For months, years even, I’ve seen the cries echo across the internet: "My Mac is slow!" "Logi Options+ is eating all my memory!" And I've seen it firsthand. Just check my Activity Monitor. One minute, Logi Options+ is behaving itself at a respectable ~167 MB (see attached screenshot – a rare moment of sanity). The next? It's gorging itself on 3GB, 4GB, sometimes even north of 4GB of RAM. Four. Giga. Bytes. For a mouse and keyboard utility! That's not a feature; that's a hostile takeover of your system resources.
Let's put this into perspective, because numbers don't lie. When you buy a new Mac Mini, moving from 16GB of unified memory to 24GB costs you an additional $200 (screenshot attached). Think about that. Apple charges you $200 for 8GB of their fancy, integrated, high-performance unified memory.

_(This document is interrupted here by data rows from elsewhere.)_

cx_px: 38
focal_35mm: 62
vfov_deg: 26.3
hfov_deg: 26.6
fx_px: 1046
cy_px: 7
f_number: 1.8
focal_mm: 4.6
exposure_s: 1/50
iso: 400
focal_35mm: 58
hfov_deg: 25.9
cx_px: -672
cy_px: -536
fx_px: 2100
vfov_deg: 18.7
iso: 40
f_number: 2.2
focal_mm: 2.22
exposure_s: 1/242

Meanwhile, Logitech's software is casually consuming half of that, or more, for free. Or rather, not for free, but for the cost of your machine's performance, your battery life, and your sanity as you constantly force-quit and restart their bloated app just to get your computer to breathe again.
This isn't a minor bug. This is a fundamental flaw that's been unaddressed for far too long. It's a memory leak of epic proportions, turning what should be a utility into a resource-guzzling monster. And what's the solution offered by Logitech? Crickets, mostly, or vague promises of future fixes that never quite stick. Users are left to suffer, or find their own clumsy workarounds.

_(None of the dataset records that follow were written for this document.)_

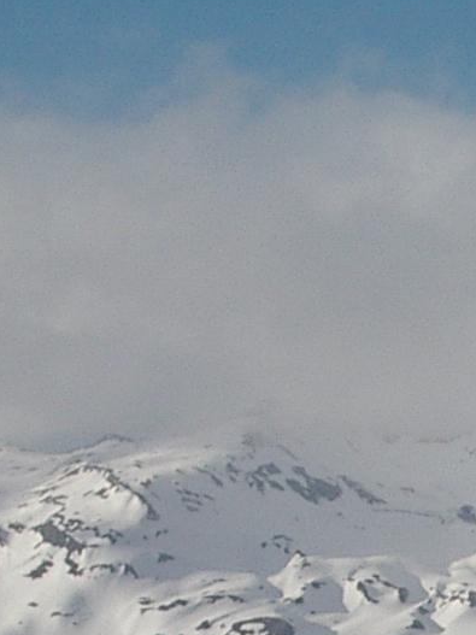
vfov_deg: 8.0
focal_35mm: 245
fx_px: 4494
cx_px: 921
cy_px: 818
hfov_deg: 5.9
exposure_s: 1/500
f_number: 6.2
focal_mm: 9.6
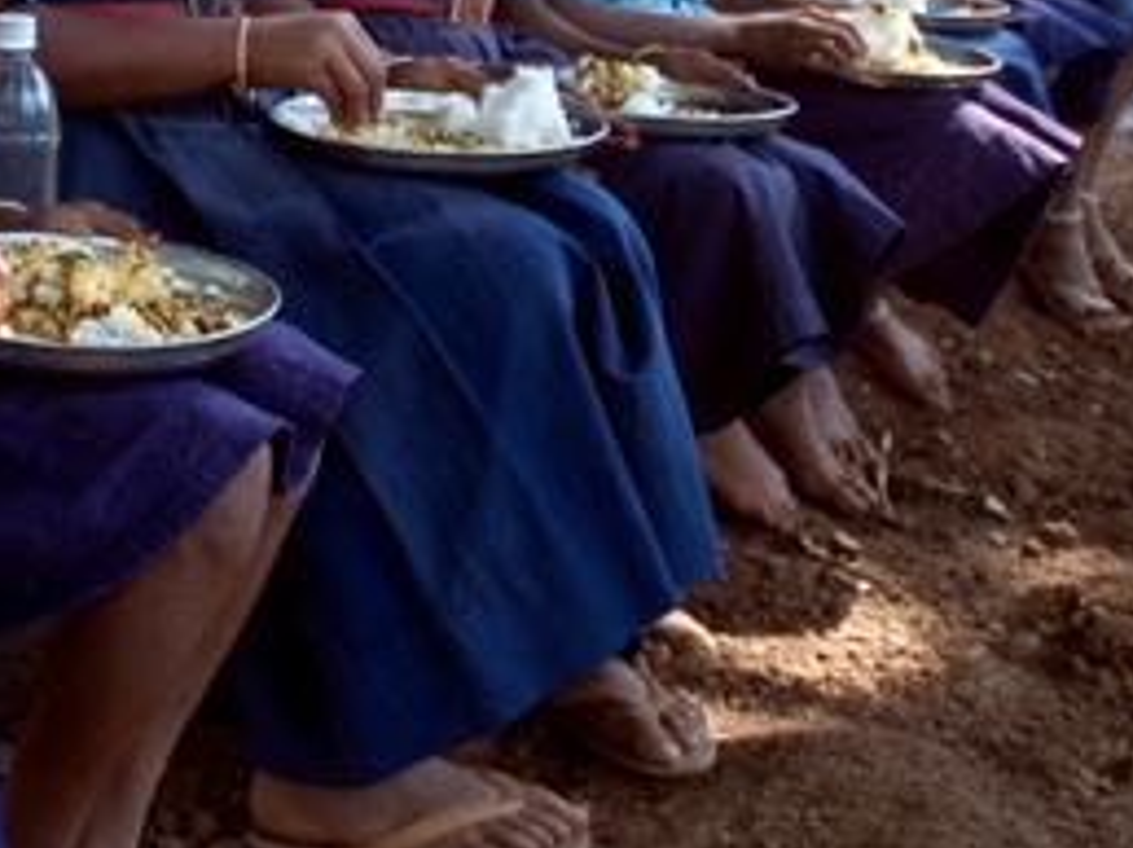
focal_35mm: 78
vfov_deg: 17.9
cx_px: 4
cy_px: -180
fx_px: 2551
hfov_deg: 24.0
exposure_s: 1/80
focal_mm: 18
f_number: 3.5
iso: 160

Here's my modest proposal, and I don't think it's unreasonable: Logitech basically owes every user affected by this egregious RAM leak $100.
Why $100? Because if 8GB of unified memory costs $200, and Logi Options+ is regularly hogging half that amount (4GB), then they are effectively costing you half of what you'd pay for a legitimate memory upgrade – without providing any actual benefit. They're making your expensive computer perform like it has less RAM than it actually does. They are degrading the user experience to the tune of a tangible, calculable cost.
This isn't just about software; it's about responsibility. When you sell a product that relies on companion software, that software should enhance, not cripple, the user experience. Logitech has sold millions of devices that rely on this software. The accumulated cost of this memory leak to its user base, in terms of lost productivity and frustration, is immense.
So, Logitech, it's time to put your money where your memory leak is. Either fix your damn software so it doesn't act like a RAM vampire, or start sending out some compensation. A $100 credit for every registered Logi Options+ user experiencing these issues seems like a fair starting point. After all, if they can't manage their memory, maybe they can manage a refund.